15.08.2019 10:48 s.c. 13

Bernhard @5, Verstehe ich Sie richtig, Ihnen ist alles egal, Hauptsache der CFC bleibt im Vereinsregister!!?? Richtig Bernie, Recht und Gesetz, wer braucht das schon!? Da stehen wir drüber oder sch…. einfach drauf, die Genossen bei der FIFA machen es ja seit Jahren vor. Oder bei der UEFA, da heißt ein Verein mal FC Salzburg und mal irgendwie anders, ja nach Wettbewerb der gespielt wird. Lehnen wir uns also zurück, öffnen ein Döschen Kaltgetränk, betrachten aufmerksam und konzentriert die Verkaufshinweise in den Werbeblöcken oder auf den Werbebanden und lassen uns weiter das Gehirn absaugen! Der Rubel muss rollen, es lebe der moderne Fußball. Das Vereinsregister ist doch nur noch das Geschenkpapier, das kann man auch mal runter reißen. Wie naiv kann man sein @Bernhard? Für die richtigen Fans und Mitglieder des CFC tut mir dieses Theater aufrichtig leid. Das Verhalten des Herrn Siemon ist abartig und der Sinn dahinter erschließt sich mir nicht! Ich bin gespannt auf Montag!

15.08.2019 10:43 jörg 12

Zur Wahrheit gehört wohl auch, daß für die jetzige Lage niemand anderes verantwortlich ist als gewisse Leute, die vor ein paar Jahren mit einem durch nichts untersetzten, völlig überteuerten Kader versucht haben, auf Teufel komm raus aufzusteigen. Mir tun eigentlich nur die Fans und die Ehrenamtler leid. Dynamische Grüsse

15.08.2019 09:09 Marcel 11

So wie Siemon in die Offensive geht, sollte der CFC es auch tun und die Absetzung des Insolvenzverwalters beantragen. Sein rigoroses Vorgehen mag bei einer Firma funktionieren, bei einem Verein, der von seinen Fans LEBT, wird das nicht funktionieren.
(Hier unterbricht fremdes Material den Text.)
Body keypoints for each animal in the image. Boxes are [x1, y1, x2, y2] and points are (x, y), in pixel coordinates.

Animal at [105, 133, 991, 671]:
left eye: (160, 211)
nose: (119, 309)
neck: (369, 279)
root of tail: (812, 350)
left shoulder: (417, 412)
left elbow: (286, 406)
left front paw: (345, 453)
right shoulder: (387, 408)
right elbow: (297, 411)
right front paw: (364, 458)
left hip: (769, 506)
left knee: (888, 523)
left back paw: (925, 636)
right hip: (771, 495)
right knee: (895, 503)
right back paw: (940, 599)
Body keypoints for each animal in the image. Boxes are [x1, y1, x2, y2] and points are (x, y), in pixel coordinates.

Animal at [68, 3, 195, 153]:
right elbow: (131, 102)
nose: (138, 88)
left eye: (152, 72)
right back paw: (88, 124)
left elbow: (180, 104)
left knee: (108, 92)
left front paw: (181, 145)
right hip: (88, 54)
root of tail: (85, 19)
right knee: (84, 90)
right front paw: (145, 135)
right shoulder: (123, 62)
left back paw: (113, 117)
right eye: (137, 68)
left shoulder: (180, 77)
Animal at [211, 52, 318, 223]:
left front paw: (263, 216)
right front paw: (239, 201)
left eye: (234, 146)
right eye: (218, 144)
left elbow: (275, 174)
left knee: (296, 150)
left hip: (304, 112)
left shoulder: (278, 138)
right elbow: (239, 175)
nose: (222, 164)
Er lebt in seiner "Insolvens-Welt" und verliert dabei den Blick für das Wesentliche.

15.08.2019 06:54 Roccos 10

Absurd ist das Verhalten beider Seiten. Wie kleine Kinder. Georgi und Simon weg und zwei neue ran. Ein Ende mit diesen Kleinkriegen. Manchmal hab ich das Gefühl umso intelligenter Menschen sind umso dümmer sind sie eigentlich. Siehe diese beiden Rechtsvertreter.

15.08.2019 03:33 Bürger 9

Bin gespannt, wann beim CFC für den einen oder anderen Entscheidungsträger Zwangsjacken vom IV verordnet werden. Ich frage mich wie Bergner und Co. unter diesen Bedingungen überhaupt noch an die 3. Liga denken können. Frahn weg, Bozic bald auch? Macht den Laden doch dicht oder jagt den IV dahin, wo er hingehört, in die Wüste.
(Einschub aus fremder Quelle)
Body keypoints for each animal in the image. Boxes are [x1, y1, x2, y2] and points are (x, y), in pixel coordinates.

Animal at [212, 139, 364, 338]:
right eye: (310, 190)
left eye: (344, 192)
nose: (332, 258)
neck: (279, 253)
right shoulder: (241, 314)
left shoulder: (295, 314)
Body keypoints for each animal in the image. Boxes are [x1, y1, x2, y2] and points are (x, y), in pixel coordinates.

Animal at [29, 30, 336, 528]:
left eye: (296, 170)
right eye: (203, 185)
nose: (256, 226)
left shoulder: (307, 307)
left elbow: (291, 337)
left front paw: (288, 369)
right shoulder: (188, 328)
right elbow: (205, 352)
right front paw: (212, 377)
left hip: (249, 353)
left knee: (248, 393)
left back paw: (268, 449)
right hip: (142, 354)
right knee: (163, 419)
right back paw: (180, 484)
14.08.2019 21:55 Sv Ampfurth 8

Knipst endlich das Licht aus und macht es in der LL wieder an.Kann das gelabere nicht mehr Hören und Sehen.
Landesliga ist doch auch ganz schön

14.08.2019 21:42 AlterFuchs 7

@3 Torsten:
Falsch und nochmal Falsch. Die Fans hatten nie Mitspracherecht. Die Mitglieder des e.V. schon. Und dieses erlischt nicht mit der Insolvenz. Wo bitte soll das stehen.
Und du scheinst von RB zu sein. Anders ist nicht erklärbar, wie du es gut findest, wenn die Geldgeber das Sagen haben. Die 50+1 Regel verbietet genau das.
Die Stadt hat aktuell mit Simon gar nichts gewonnen. Der aktuelle Aufstieg ist durch seine Kriegsführung nur Schall und Rauch. Der CFC und die Stadt stehen schlechter da als durch die Insolvenz.